[WRITTEN TASK]: Present the lines as a Markdown table with the columns n and Line, starting at the first line and stopping after the line containing "## Metodología". Number each row in n, and leave out blank lines.
--- SUPPLIED RECORDS Enclosed Below ---
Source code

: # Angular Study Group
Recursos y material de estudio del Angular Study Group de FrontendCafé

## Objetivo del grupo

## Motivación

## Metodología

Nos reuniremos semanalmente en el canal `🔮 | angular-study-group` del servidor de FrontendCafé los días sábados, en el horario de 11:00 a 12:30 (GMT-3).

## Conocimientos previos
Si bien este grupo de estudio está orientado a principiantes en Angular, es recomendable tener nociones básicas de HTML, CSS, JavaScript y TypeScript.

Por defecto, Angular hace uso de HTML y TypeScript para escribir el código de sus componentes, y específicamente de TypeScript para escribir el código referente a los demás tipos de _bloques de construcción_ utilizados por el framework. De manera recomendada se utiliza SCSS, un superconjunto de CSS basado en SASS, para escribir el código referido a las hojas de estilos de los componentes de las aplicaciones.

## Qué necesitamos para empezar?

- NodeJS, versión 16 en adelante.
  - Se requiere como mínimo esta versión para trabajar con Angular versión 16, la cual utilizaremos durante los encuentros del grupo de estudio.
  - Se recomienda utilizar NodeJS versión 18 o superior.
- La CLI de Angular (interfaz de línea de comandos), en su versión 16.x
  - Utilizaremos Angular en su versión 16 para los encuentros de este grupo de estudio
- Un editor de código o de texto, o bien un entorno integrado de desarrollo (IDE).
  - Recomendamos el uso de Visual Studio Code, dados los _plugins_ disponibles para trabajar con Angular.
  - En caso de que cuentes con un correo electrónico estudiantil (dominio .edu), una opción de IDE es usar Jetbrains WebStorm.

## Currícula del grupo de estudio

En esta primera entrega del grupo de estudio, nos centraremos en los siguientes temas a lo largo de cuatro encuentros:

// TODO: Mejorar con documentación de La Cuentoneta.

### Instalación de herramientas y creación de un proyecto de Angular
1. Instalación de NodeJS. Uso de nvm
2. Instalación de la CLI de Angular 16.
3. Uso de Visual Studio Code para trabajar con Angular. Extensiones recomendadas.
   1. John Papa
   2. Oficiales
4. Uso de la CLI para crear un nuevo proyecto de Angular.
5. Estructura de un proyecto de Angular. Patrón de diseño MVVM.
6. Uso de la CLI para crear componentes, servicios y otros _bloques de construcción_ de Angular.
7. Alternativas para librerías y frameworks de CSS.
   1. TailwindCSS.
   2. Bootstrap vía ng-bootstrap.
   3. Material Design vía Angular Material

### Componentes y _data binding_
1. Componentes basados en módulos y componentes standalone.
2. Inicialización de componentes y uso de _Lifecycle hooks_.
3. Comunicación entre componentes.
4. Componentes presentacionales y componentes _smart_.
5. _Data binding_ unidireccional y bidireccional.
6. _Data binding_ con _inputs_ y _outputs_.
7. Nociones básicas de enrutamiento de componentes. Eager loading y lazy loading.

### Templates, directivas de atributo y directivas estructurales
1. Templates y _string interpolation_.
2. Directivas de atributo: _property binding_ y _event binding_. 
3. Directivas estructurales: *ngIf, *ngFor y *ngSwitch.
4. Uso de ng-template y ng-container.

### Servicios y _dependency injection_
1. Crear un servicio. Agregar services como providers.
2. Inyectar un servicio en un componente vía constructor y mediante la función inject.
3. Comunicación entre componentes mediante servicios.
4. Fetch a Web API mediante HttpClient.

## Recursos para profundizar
--- End of Enclosed SUPPLIED RECORDS ---
[ANSWER SECTION]:
| n | Line |
|---|---|
| 1 | Source code |
| 2 | : # Angular Study Group |
| 3 | Recursos y material de estudio del Angular Study Group de FrontendCafé |
| 4 | ## Objetivo del grupo |
| 5 | ## Motivación |
| 6 | ## Metodología |